Sub Rosa’s aesthetic encapsulates the pan-genre ideology of the time, and this release distills it nicely. It includes landmark early examples of musique concrète and “pure” electronic music (Pierre Schaeffer’s Cinq Etudes de Bruits, Edgard Varèse’s Poème Electronique, Iannis Xenakis’s Concret PH), alongside deeper cuts by folks both well-known (John Cage, Pauline Oliveros, Henri Pousseur) and less so (Walter Ruttman, Gordon Mumma, Konrad Boehmer). But it also digs heavily into areas that would usually elude anthologies of “art music” electronica — and in the process, illustrates how that distinction is pretty meaningless. Sonic Youth’s Audience is usefully juxtaposed with Cage’s Rozart Mix, highlighting their overlapping approach to “non-musical” sound as compositional material; Einstürzende Neubauten’s Ragout: Küchen Rezept sits nicely against Boehmer’s Aspekt, both highly complex and detailed arrangements of noise and texture. A few things aren’t great representations of their creators’ best work, but even those are interesting for being otherwise unreleased. The biggest revelation is a recording from an event by Survival Research Laboratories, a Bay Area collective who create self-destructing spectacles of noise and violence with robots and explosives; the biggest letdown is the first cut, an at-the-time VERY rare document of Luigi Russolo’s notorious intoarumori (noise instruments) —unfortunately, represented in a pretty lame composition by the composer’s brother Antonio. On the whole, though, this is an awesome reminder of the range of sonic possibilities available since the onset of recording technology, as well as the extent to which artists across genre boundaries have influenced one another irrespective of those artificial divisions.


  1. Radio Free Records was SO awesome, and SO short-lived. In retrospect, it was so clearly doomed to fail, with e-commerce and Napster and all that. Still, I haver such excellent memories of both the store and the community it fostered…

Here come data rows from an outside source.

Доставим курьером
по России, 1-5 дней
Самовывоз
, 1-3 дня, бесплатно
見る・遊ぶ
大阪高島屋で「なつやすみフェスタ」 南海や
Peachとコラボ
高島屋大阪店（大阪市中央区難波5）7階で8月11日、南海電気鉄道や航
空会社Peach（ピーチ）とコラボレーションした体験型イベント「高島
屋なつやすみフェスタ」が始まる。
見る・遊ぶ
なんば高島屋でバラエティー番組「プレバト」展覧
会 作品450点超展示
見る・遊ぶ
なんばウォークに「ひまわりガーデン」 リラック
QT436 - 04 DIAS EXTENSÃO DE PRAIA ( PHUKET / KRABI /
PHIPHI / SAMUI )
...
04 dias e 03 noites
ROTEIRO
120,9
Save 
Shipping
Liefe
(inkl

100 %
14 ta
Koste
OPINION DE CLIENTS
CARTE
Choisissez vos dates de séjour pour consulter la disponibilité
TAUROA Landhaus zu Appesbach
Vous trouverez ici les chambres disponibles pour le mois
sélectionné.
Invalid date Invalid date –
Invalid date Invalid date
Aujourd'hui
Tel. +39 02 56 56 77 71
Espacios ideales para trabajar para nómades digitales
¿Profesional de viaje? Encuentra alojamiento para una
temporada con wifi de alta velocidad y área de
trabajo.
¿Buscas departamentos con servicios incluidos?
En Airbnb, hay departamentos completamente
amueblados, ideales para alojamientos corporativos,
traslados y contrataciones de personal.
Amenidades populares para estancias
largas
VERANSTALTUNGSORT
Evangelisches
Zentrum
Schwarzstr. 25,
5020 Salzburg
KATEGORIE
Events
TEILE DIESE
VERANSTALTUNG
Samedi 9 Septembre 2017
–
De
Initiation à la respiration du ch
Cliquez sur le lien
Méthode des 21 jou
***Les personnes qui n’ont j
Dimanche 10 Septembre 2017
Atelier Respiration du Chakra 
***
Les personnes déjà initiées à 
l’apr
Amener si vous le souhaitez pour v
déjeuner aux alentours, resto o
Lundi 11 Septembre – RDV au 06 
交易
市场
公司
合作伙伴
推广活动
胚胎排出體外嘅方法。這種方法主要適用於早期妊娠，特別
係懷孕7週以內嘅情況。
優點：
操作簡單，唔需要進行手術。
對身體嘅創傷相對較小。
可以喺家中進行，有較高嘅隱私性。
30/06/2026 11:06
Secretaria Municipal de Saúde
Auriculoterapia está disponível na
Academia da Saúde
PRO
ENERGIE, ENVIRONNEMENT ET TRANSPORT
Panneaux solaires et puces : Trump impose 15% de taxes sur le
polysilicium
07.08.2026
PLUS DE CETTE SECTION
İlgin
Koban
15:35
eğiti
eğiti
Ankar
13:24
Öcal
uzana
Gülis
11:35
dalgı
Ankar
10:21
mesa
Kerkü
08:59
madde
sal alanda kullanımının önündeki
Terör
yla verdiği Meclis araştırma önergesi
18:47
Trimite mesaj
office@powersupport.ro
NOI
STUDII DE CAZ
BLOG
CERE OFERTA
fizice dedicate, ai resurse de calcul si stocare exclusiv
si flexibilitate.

  2. This is some serious old-man shit, I know, but boy, do I miss my record-store heyday. We are blessed with some really great ones here in the Asheville area, and I frequent them when I can — but with responsibility comes a loss of that special feeling of freedom to spend hours thumbing through vinyl, chatting with clerks, and not really thinking twice about spending too much money.
  3. It is interesting to consider how revolutionary (like, in a crazy-person way) the intermingling of genres seemed in those pre-YouTube days. I don’t, in any way, feel nostalgia for what came before (i.e., the feeling I had, while at Eastman, of harboring a dirty secret in my love for punk and indie rock). Still, I do wonder how the experience of coming of age in music today differs — like, do young musicians still hold some sense of some types of music being more value-laden than others? (My students give me varying stories on that front.) And in the end, does it make any difference whether they truly understand how intensely those “battle-lines” were drawn? Idle thoughts, maybe.